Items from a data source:
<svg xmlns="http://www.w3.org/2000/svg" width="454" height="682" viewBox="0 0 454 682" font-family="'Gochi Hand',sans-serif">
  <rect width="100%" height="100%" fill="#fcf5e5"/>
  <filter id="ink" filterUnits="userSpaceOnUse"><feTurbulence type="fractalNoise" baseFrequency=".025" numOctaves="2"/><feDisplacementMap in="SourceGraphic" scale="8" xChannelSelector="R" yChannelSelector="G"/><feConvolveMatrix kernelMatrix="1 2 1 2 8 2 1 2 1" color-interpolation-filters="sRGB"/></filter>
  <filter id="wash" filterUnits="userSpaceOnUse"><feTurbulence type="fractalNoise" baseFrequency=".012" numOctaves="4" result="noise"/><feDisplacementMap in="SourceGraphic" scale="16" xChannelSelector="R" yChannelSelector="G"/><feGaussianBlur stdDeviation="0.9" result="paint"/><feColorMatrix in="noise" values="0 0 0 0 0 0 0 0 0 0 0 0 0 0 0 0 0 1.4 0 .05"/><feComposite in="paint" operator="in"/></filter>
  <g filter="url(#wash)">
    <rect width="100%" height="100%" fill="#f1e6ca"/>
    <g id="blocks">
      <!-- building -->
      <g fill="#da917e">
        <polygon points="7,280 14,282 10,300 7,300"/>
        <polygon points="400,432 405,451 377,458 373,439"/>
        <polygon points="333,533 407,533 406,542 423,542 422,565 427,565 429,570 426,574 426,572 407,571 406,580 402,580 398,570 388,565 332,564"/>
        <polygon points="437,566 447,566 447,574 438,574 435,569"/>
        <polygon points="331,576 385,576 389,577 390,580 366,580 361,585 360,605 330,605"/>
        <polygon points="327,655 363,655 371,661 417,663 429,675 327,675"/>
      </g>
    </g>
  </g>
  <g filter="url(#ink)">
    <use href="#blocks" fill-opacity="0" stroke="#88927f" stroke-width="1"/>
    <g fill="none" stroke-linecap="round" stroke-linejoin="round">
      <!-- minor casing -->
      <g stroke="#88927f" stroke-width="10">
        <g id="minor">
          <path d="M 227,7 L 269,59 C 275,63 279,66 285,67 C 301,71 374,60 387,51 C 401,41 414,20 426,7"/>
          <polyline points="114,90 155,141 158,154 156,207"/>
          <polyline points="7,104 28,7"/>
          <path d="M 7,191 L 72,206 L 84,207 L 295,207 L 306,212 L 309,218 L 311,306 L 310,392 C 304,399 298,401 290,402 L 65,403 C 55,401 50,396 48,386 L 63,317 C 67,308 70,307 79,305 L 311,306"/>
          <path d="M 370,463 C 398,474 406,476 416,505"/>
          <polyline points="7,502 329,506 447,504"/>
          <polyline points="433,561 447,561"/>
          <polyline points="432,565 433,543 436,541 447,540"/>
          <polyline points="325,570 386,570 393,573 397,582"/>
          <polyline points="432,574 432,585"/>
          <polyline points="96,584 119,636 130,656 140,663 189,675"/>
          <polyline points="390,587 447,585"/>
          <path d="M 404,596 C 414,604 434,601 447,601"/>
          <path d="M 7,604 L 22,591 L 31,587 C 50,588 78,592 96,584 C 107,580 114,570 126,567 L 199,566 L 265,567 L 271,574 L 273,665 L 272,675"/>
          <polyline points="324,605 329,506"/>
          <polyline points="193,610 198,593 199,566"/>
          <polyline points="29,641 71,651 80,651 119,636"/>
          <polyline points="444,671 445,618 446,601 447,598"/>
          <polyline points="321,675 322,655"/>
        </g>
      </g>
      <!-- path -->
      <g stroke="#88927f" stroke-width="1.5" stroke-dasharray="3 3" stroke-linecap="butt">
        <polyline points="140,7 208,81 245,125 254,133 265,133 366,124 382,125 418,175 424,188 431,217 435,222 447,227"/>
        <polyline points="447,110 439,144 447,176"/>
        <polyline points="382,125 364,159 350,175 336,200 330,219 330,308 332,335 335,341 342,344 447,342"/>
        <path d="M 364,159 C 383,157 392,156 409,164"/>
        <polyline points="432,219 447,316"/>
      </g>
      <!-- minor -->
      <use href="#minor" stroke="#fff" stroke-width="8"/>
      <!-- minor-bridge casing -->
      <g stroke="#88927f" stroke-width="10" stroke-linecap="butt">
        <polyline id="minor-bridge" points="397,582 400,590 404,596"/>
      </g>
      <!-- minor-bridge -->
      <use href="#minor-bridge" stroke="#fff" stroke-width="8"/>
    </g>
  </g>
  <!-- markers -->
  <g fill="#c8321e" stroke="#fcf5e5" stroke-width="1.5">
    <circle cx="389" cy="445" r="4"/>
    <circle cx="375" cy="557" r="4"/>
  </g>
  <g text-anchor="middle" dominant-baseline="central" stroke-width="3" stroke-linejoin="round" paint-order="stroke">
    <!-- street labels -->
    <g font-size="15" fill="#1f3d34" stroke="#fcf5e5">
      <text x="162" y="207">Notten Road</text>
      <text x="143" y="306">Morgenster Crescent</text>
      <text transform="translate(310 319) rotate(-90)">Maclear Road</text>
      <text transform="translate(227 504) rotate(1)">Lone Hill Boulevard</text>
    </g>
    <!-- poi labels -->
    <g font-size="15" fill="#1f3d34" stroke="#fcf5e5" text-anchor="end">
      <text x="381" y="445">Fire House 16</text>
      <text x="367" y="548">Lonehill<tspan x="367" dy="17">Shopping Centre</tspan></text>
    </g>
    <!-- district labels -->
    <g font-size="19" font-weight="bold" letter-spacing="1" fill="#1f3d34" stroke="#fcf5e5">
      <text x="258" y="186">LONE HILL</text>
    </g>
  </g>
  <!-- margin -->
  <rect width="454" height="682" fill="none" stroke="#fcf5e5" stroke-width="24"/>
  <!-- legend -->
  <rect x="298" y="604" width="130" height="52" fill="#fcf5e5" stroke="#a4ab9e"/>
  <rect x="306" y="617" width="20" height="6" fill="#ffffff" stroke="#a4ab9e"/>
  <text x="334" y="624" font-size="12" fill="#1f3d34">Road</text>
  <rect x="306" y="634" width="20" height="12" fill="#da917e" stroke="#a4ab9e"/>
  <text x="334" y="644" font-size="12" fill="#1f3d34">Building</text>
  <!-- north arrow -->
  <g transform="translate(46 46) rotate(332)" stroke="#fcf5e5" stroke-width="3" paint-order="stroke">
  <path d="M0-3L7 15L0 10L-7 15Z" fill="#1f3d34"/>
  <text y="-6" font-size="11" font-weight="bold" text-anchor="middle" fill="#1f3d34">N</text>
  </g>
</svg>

▶ Work to complete:
Whenever the word "wash" shows up in a line of the entries, copy that line.

▶ Reply:
  <filter id="wash" filterUnits="userSpaceOnUse"><feTurbulence type="fractalNoise" baseFrequency=".012" numOctaves="4" result="noise"/><feDisplacementMap in="SourceGraphic" scale="16" xChannelSelector="R" yChannelSelector="G"/><feGaussianBlur stdDeviation="0.9" result="paint"/><feColorMatrix in="noise" values="0 0 0 0 0 0 0 0 0 0 0 0 0 0 0 0 0 1.4 0 .05"/><feComposite in="paint" operator="in"/></filter>
  <g filter="url(#wash)">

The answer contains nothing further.